## [Work request]
All lines holding the string "corners" should be copied from the data below.

---------- Information supplied ----------

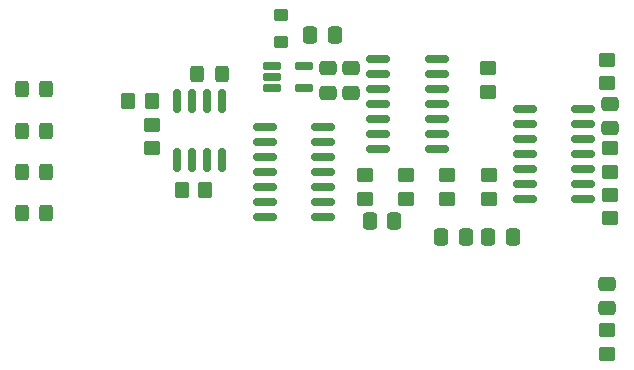
<source format=gbr>
%TF.GenerationSoftware,KiCad,Pcbnew,9.0.0*%
%TF.CreationDate,2025-05-15T12:38:11-07:00*%
%TF.ProjectId,ece223_project,65636532-3233-45f7-9072-6f6a6563742e,rev?*%
%TF.SameCoordinates,Original*%
%TF.FileFunction,Paste,Top*%
%TF.FilePolarity,Positive*%
%FSLAX46Y46*%
G04 Gerber Fmt 4.6, Leading zero omitted, Abs format (unit mm)*
G04 Created by KiCad (PCBNEW 9.0.0) date 2025-05-15 12:38:11*
%MOMM*%
%LPD*%
G01*
G04 APERTURE LIST*
G04 Aperture macros list*
%AMRoundRect*
0 Rectangle with rounded corners*
0 $1 Rounding radius*
0 $2 $3 $4 $5 $6 $7 $8 $9 X,Y pos of 4 corners*
0 Add a 4 corners polygon primitive as box body*
4,1,4,$2,$3,$4,$5,$6,$7,$8,$9,$2,$3,0*
0 Add four circle primitives for the rounded corners*
1,1,$1+$1,$2,$3*
1,1,$1+$1,$4,$5*
1,1,$1+$1,$6,$7*
1,1,$1+$1,$8,$9*
0 Add four rect primitives between the rounded corners*
20,1,$1+$1,$2,$3,$4,$5,0*
20,1,$1+$1,$4,$5,$6,$7,0*
20,1,$1+$1,$6,$7,$8,$9,0*
20,1,$1+$1,$8,$9,$2,$3,0*%
G04 Aperture macros list end*
%ADD10RoundRect,0.250000X-0.325000X-0.450000X0.325000X-0.450000X0.325000X0.450000X-0.325000X0.450000X0*%
%ADD11RoundRect,0.250000X-0.337500X-0.475000X0.337500X-0.475000X0.337500X0.475000X-0.337500X0.475000X0*%
%ADD12RoundRect,0.250000X0.475000X-0.337500X0.475000X0.337500X-0.475000X0.337500X-0.475000X-0.337500X0*%
%ADD13RoundRect,0.250000X0.350000X-0.275000X0.350000X0.275000X-0.350000X0.275000X-0.350000X-0.275000X0*%
%ADD14RoundRect,0.150000X-0.825000X-0.150000X0.825000X-0.150000X0.825000X0.150000X-0.825000X0.150000X0*%
%ADD15RoundRect,0.162500X-0.617500X-0.162500X0.617500X-0.162500X0.617500X0.162500X-0.617500X0.162500X0*%
%ADD16RoundRect,0.250000X0.337500X0.475000X-0.337500X0.475000X-0.337500X-0.475000X0.337500X-0.475000X0*%
%ADD17RoundRect,0.250000X0.350000X0.450000X-0.350000X0.450000X-0.350000X-0.450000X0.350000X-0.450000X0*%
%ADD18RoundRect,0.250000X0.450000X-0.350000X0.450000X0.350000X-0.450000X0.350000X-0.450000X-0.350000X0*%
%ADD19RoundRect,0.150000X0.825000X0.150000X-0.825000X0.150000X-0.825000X-0.150000X0.825000X-0.150000X0*%
%ADD20RoundRect,0.250000X-0.475000X0.337500X-0.475000X-0.337500X0.475000X-0.337500X0.475000X0.337500X0*%
%ADD21RoundRect,0.250000X-0.450000X0.350000X-0.450000X-0.350000X0.450000X-0.350000X0.450000X0.350000X0*%
%ADD22RoundRect,0.250000X-0.350000X-0.450000X0.350000X-0.450000X0.350000X0.450000X-0.350000X0.450000X0*%
%ADD23RoundRect,0.150000X0.150000X-0.825000X0.150000X0.825000X-0.150000X0.825000X-0.150000X-0.825000X0*%
G04 APERTURE END LIST*
D10*
%TO.C,D4*%
X34000000Y-52500000D03*
X36050000Y-52500000D03*
%TD*%
%TO.C,D2*%
X33975000Y-45500000D03*
X36025000Y-45500000D03*
%TD*%
D11*
%TO.C,C8*%
X63417180Y-53129359D03*
X65492180Y-53129359D03*
%TD*%
D12*
%TO.C,C3*%
X59857994Y-42313609D03*
X59857994Y-40238609D03*
%TD*%
D13*
%TO.C,L1*%
X55902446Y-38020426D03*
X55902446Y-35720426D03*
%TD*%
D14*
%TO.C,U4*%
X54525000Y-45190000D03*
X54525000Y-46460000D03*
X54525000Y-47730000D03*
X54525000Y-49000000D03*
X54525000Y-50270000D03*
X54525000Y-51540000D03*
X54525000Y-52810000D03*
X59475000Y-52810000D03*
X59475000Y-51540000D03*
X59475000Y-50270000D03*
X59475000Y-49000000D03*
X59475000Y-47730000D03*
X59475000Y-46460000D03*
X59475000Y-45190000D03*
%TD*%
D15*
%TO.C,U5*%
X55150000Y-40000000D03*
X55150000Y-40950000D03*
X55150000Y-41900000D03*
X57850000Y-41900000D03*
X57850000Y-40000000D03*
%TD*%
D16*
%TO.C,C11*%
X71537500Y-54500000D03*
X69462500Y-54500000D03*
%TD*%
D10*
%TO.C,D1*%
X33975000Y-42000000D03*
X36025000Y-42000000D03*
%TD*%
D17*
%TO.C,R11*%
X49500000Y-50500000D03*
X47500000Y-50500000D03*
%TD*%
D18*
%TO.C,R14*%
X83500000Y-41500000D03*
X83500000Y-39500000D03*
%TD*%
D12*
%TO.C,C4*%
X83500000Y-60537500D03*
X83500000Y-58462500D03*
%TD*%
D18*
%TO.C,R12*%
X45000000Y-47000000D03*
X45000000Y-45000000D03*
%TD*%
D19*
%TO.C,U1*%
X81500000Y-51270000D03*
X81500000Y-50000000D03*
X81500000Y-48730000D03*
X81500000Y-47460000D03*
X81500000Y-46190000D03*
X81500000Y-44920000D03*
X81500000Y-43650000D03*
X76550000Y-43650000D03*
X76550000Y-44920000D03*
X76550000Y-46190000D03*
X76550000Y-47460000D03*
X76550000Y-48730000D03*
X76550000Y-50000000D03*
X76550000Y-51270000D03*
%TD*%
D20*
%TO.C,C5*%
X83808728Y-43228381D03*
X83808728Y-45303381D03*
%TD*%
D11*
%TO.C,C1*%
X58402446Y-37432926D03*
X60477446Y-37432926D03*
%TD*%
D18*
%TO.C,R22*%
X73457994Y-42226109D03*
X73457994Y-40226109D03*
%TD*%
D21*
%TO.C,R20*%
X70000000Y-49270000D03*
X70000000Y-51270000D03*
%TD*%
D10*
%TO.C,D5*%
X48841032Y-40694171D03*
X50891032Y-40694171D03*
%TD*%
D21*
%TO.C,R19*%
X66500000Y-49270000D03*
X66500000Y-51270000D03*
%TD*%
D14*
%TO.C,U3*%
X64132994Y-39460000D03*
X64132994Y-40730000D03*
X64132994Y-42000000D03*
X64132994Y-43270000D03*
X64132994Y-44540000D03*
X64132994Y-45810000D03*
X64132994Y-47080000D03*
X69082994Y-47080000D03*
X69082994Y-45810000D03*
X69082994Y-44540000D03*
X69082994Y-43270000D03*
X69082994Y-42000000D03*
X69082994Y-40730000D03*
X69082994Y-39460000D03*
%TD*%
D21*
%TO.C,R9*%
X83756554Y-50949585D03*
X83756554Y-52949585D03*
%TD*%
D12*
%TO.C,C2*%
X61857994Y-42313609D03*
X61857994Y-40238609D03*
%TD*%
D22*
%TO.C,R15*%
X43000000Y-43000000D03*
X45000000Y-43000000D03*
%TD*%
D11*
%TO.C,C10*%
X73462500Y-54500000D03*
X75537500Y-54500000D03*
%TD*%
D21*
%TO.C,R18*%
X63000000Y-49270000D03*
X63000000Y-51270000D03*
%TD*%
D10*
%TO.C,D3*%
X34000000Y-49000000D03*
X36050000Y-49000000D03*
%TD*%
D21*
%TO.C,R21*%
X73500000Y-49270000D03*
X73500000Y-51270000D03*
%TD*%
%TO.C,R13*%
X83473393Y-62430892D03*
X83473393Y-64430892D03*
%TD*%
%TO.C,R8*%
X83776966Y-47000000D03*
X83776966Y-49000000D03*
%TD*%
D23*
%TO.C,U2*%
X47095000Y-47975000D03*
X48365000Y-47975000D03*
X49635000Y-47975000D03*
X50905000Y-47975000D03*
X50905000Y-43025000D03*
X49635000Y-43025000D03*
X48365000Y-43025000D03*
X47095000Y-43025000D03*
%TD*%
M02*

</source>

----------

## [Response below]
0 Rectangle with rounded corners*
0 $2 $3 $4 $5 $6 $7 $8 $9 X,Y pos of 4 corners*
0 Add a 4 corners polygon primitive as box body*
0 Add four circle primitives for the rounded corners*
0 Add four rect primitives between the rounded corners*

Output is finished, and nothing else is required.